» DATA:
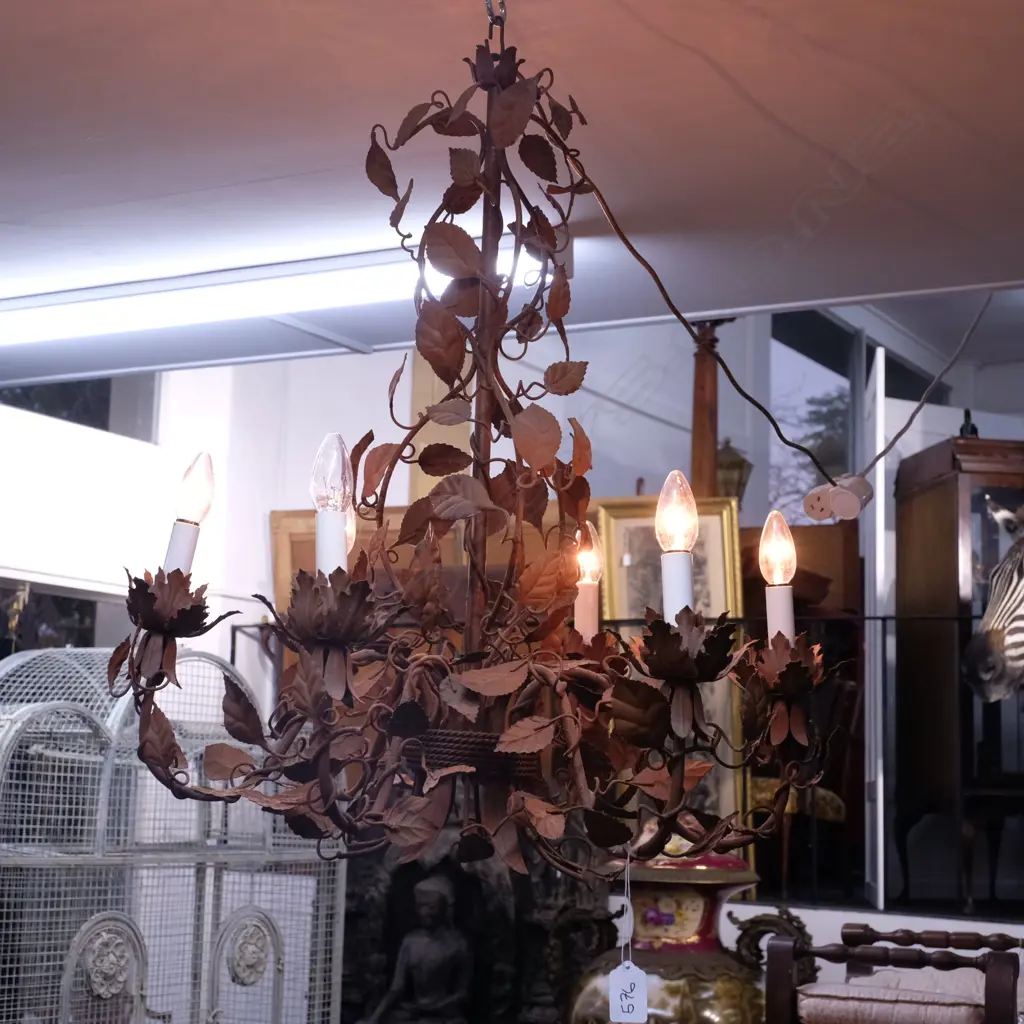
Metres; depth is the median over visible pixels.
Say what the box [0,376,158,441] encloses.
window
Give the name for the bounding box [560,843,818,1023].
urn
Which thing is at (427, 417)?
chandelier
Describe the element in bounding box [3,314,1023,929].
back wall
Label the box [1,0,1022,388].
ceiling
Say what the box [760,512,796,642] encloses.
light bulb
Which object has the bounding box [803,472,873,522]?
power socket
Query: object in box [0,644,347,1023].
cage
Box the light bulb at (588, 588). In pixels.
[573,524,604,642]
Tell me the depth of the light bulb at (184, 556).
1.91 m
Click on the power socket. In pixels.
(847, 499)
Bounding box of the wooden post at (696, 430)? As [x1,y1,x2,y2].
[688,321,723,500]
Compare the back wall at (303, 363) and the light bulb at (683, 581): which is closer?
the light bulb at (683, 581)
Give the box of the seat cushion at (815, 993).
[796,969,996,1023]
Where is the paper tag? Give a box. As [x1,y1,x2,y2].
[608,958,647,1021]
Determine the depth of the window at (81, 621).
6.92 m
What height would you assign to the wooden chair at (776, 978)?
0.644 m
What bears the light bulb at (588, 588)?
in the chandelier at (427, 417)
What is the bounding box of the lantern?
[714,438,752,505]
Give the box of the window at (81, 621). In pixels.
[0,583,101,655]
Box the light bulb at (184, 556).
[165,450,215,575]
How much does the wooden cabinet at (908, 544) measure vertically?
1.568 m
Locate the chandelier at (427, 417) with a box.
[106,6,841,887]
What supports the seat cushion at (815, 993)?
on the wooden chair at (776, 978)
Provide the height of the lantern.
0.400 m
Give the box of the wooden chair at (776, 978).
[762,916,1023,1023]
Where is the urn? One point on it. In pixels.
(727, 985)
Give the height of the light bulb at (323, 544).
0.165 m
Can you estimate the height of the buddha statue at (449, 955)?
0.556 m
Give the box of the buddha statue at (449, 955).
[370,874,475,1023]
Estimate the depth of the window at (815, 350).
9.06 m
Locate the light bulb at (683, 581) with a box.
[655,470,698,621]
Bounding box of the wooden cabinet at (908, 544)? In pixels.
[892,435,1023,919]
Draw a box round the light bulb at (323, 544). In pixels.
[310,433,353,575]
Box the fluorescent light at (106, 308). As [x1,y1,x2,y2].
[0,238,549,362]
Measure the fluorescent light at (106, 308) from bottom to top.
0.090 m
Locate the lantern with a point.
(735, 462)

» TASK: Word for word, restate the lines from the one holding "Give the box of the seat" to the last line of the records.

» ANSWER AREA:
Give the box of the seat cushion at (815, 993).
[796,969,996,1023]
Where is the paper tag? Give a box. As [x1,y1,x2,y2].
[608,958,647,1021]
Determine the depth of the window at (81, 621).
6.92 m
What height would you assign to the wooden chair at (776, 978)?
0.644 m
What bears the light bulb at (588, 588)?
in the chandelier at (427, 417)
What is the bounding box of the lantern?
[714,438,752,505]
Give the box of the window at (81, 621). In pixels.
[0,583,101,655]
Box the light bulb at (184, 556).
[165,450,215,575]
How much does the wooden cabinet at (908, 544) measure vertically?
1.568 m
Locate the chandelier at (427, 417) with a box.
[106,6,841,887]
What supports the seat cushion at (815, 993)?
on the wooden chair at (776, 978)
Provide the height of the lantern.
0.400 m
Give the box of the wooden chair at (776, 978).
[762,916,1023,1023]
Where is the urn? One point on it. In pixels.
(727, 985)
Give the height of the light bulb at (323, 544).
0.165 m
Can you estimate the height of the buddha statue at (449, 955)?
0.556 m
Give the box of the buddha statue at (449, 955).
[370,874,475,1023]
Estimate the depth of the window at (815, 350).
9.06 m
Locate the light bulb at (683, 581) with a box.
[655,470,698,621]
Bounding box of the wooden cabinet at (908, 544)? In pixels.
[892,435,1023,919]
Draw a box round the light bulb at (323, 544). In pixels.
[310,433,353,575]
Box the fluorescent light at (106, 308). As [x1,y1,x2,y2].
[0,238,549,362]
Measure the fluorescent light at (106, 308) from bottom to top.
0.090 m
Locate the lantern with a point.
(735, 462)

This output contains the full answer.